New York’s recent bail reform law, which was passed in April 2019 and amended on July 2, 2020, was expected to reduce the footprint of jail incarceration by limiting the use of money bail. The new law mandated pretrial release for the vast majority of nonviolent charges and required that judges consider a person’s ability to pay bail.

A comprehensive impact evaluation is necessary to understand the successes and limitations of these reforms, as well as their unintended consequences. The Vera Institute of Justice is conducting a three-and-a-half-year study to examine how front-end reforms at arrest and arraignment impact back-end outcomes, including the use of jails for pretrial detention and other custody types.

The jail brief series explores the impact of bail reform on jail populations by examining statewide incarceration trends between January 2019 and June 2021. The briefs also explore the impact of the COVID-19 outbreak on jail admissions and populations.

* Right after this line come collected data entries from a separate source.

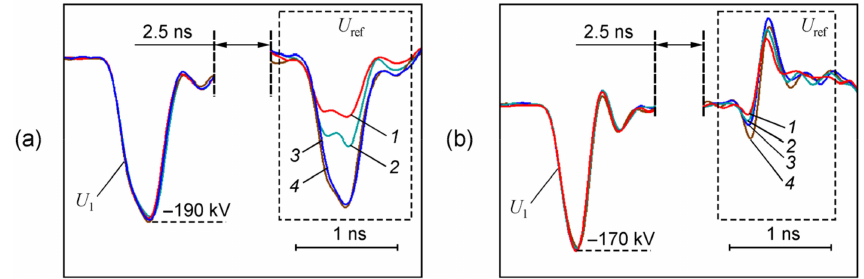
Figure 3. Typical oscillograms of incident ( U 1 ) and reflected ( U ref ) voltage pulses obtained in the modes of the MICD operation in vacuum ( a ) and at atmospheric pressure ( b ). 1; 2—graphite cathode; the gap D = 10 and 30 mm, respectively. 3; 4—steel cathode; the gap D = 10 and 30 mm,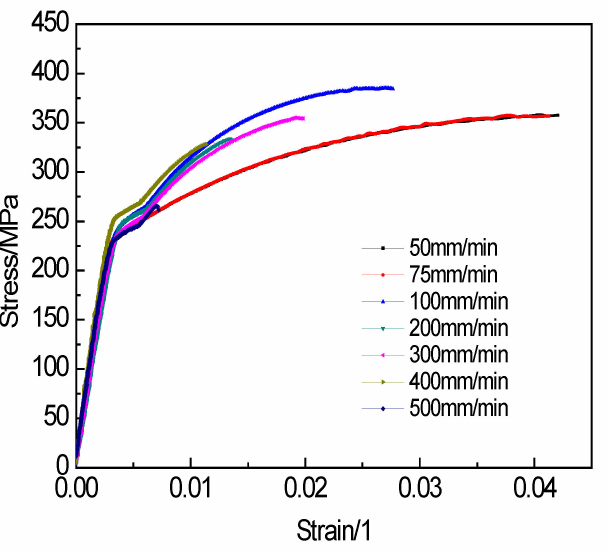
Figure 4. Strain − stress curves of robotic FSW 2198 Al − Li alloys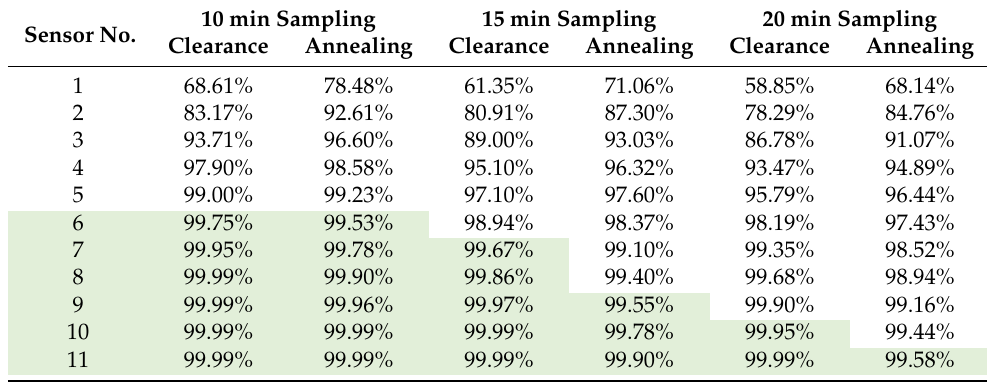
Table 1. Safety factors as a function of sampling frequency and number of sensors [16]. Sensor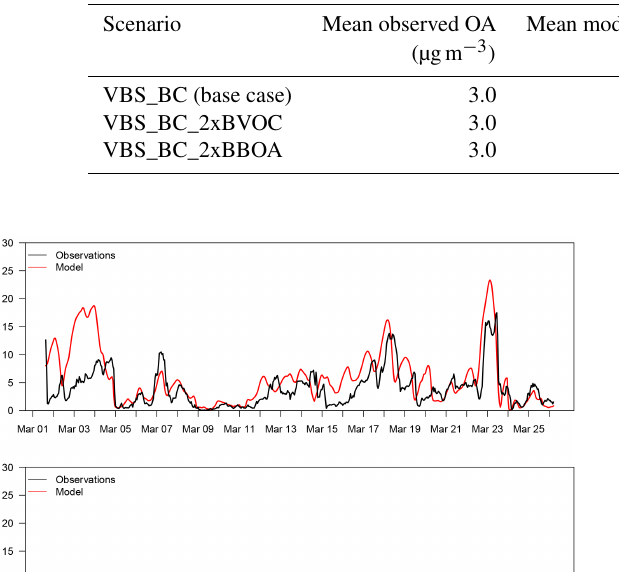
Table 5. Statistical analysis of OA for VBS_BC, VBS_BC_2xBVOC and VBS_BC_2xBBOA scenarios for the 11 AMS sites for February– March 2009.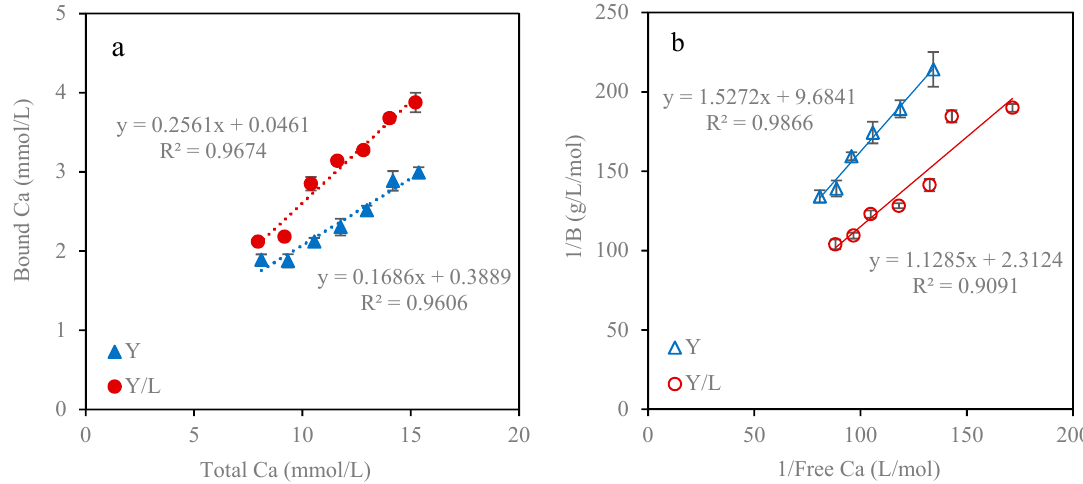
Figure 5. Calcium binding measurements in Y and Y/L snack at pH 7.0 and 37 °C ( a ) The relationship between bound Ca and total Ca; ( b ) Klotz plot analysis for the binding constant calculation. B represents the bound Ca to the per gram of protein.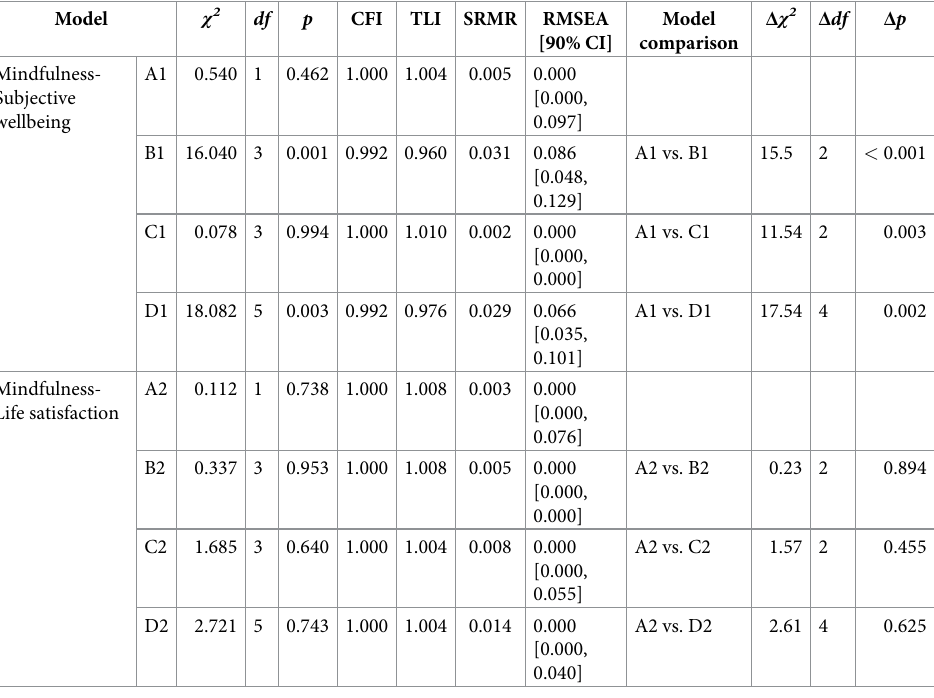
paths to be equal, Model C: constrained cross-lagged paths to be equal, Model D: constrained both autoregressive paths and cross-lagged paths to be equal.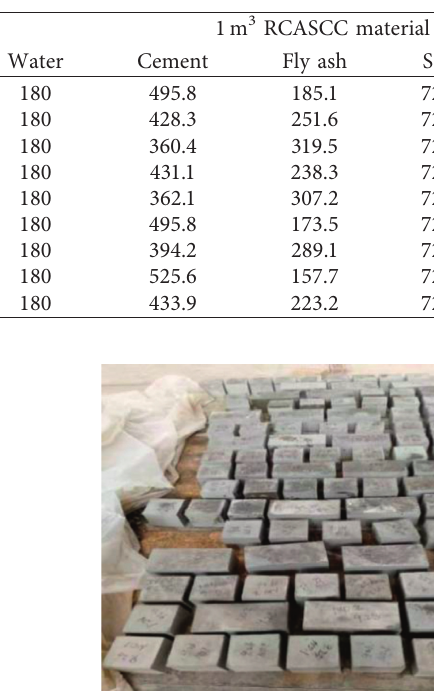
Table 8: Orthogonal test mix design and material dosage of each group.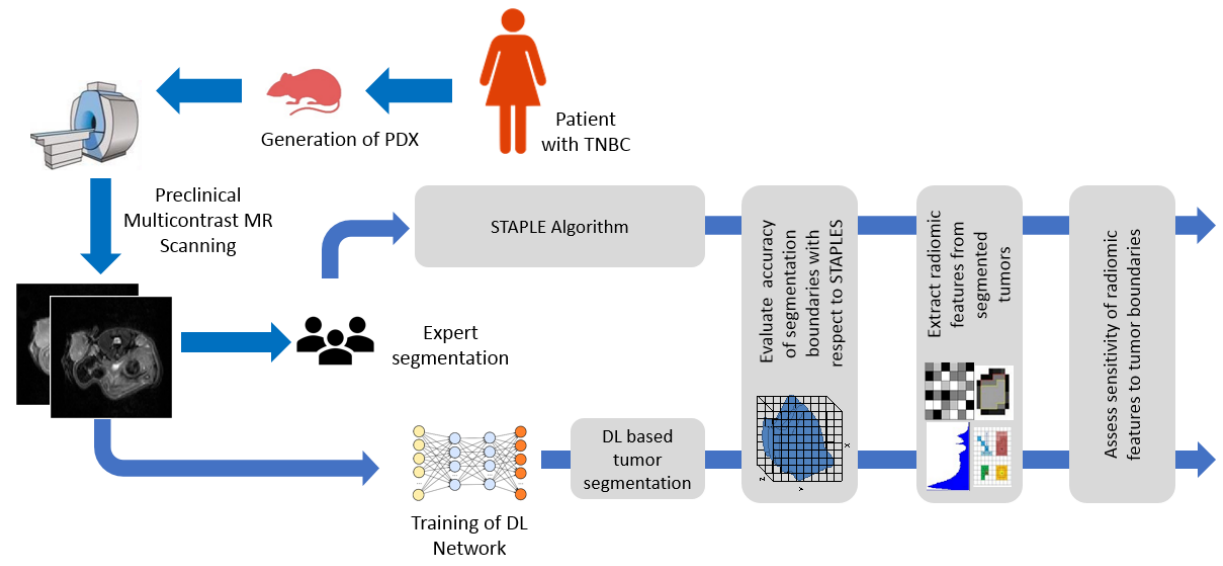
Figure 1. Overview of the pipeline of the project.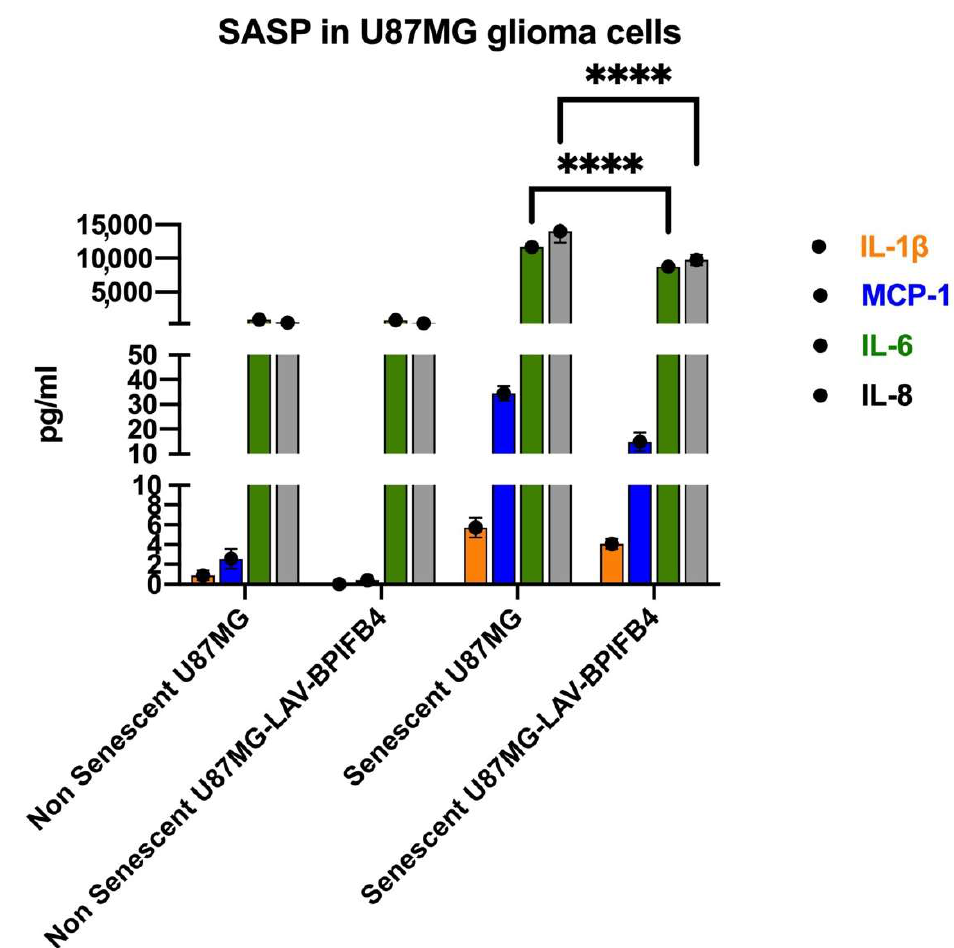
Figure 2. Cytokine analysis of Senescent U87-MG glioblastoma cell line. Secretory profile of U87-MG glioma cell line after 24 h treatment with etoposide (6 μM) and 5 days resting in the presence or absence of 18 ng/mL of rhLAV-BPIFB4 for the last 48 h as detected by multiplex ELISA of the cell medium. The etoposide induced the secretion of some SASP factors: IL-1β, MCP1, IL-6, and IL-8; the 48 h treatment with rhLAV-BPIFB4 modulated this secretory phenotype. Statistical analysis by two-way ANOVA with Tukey’s test for multiple comparison was conducted. (**** p < 0.0001).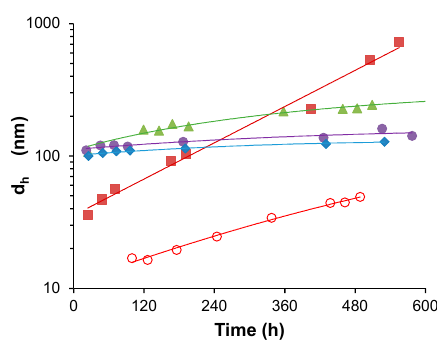
Figure 5. Colloidal dispersions of (1:1) S-PMOTAI particles prepared at pH 6.0 (red circles ο ), pH 6.7 (dark red squares ■ ), pH 7.8 (green triangles ▲ ), pH 7.9 (purple circles ● ) and pH 8.6 (blue diamonds ♦ ). A constant 10 mM concentration of MOTAI repeating units is used (2.99 g/L). The mean hydrodynamic diameter ( d h , nm) is shown as a function of time (h). Lines are drawn only as a guide for the eye.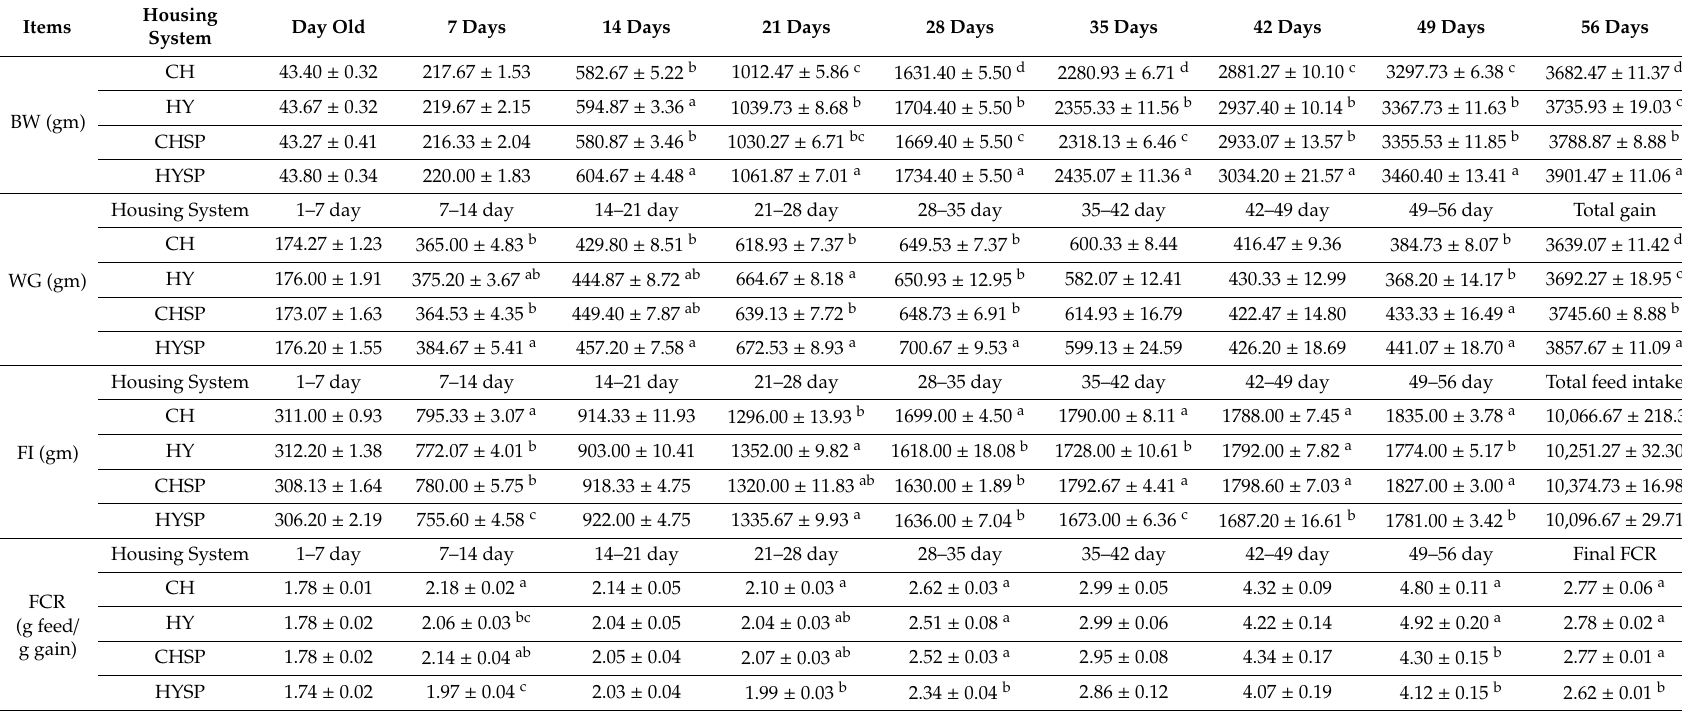
Table 1. E ff ect of di ff erent housing systems on the productive performance of Pekin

The five-site deep dive explores how five counties—Albany, Broome, Erie, Tompkins, and Ulster—implemented bail reform laws in their courts, through analysis of administrative data, court observations, and system actor interviews.

Key Takeaway

Bail reform led to a substantial reduction in jail incarceration, driven mainly by a decline in pretrial admissions for low-level and nonviolent charges. The reforms limited the use of money bail, but prosecutors and judges relied on money bail where still allowed and rarely considered ability to pay. Despite the decreased incarceration rate, existing racial disparities may have been aggravated in New York City and statewide jails.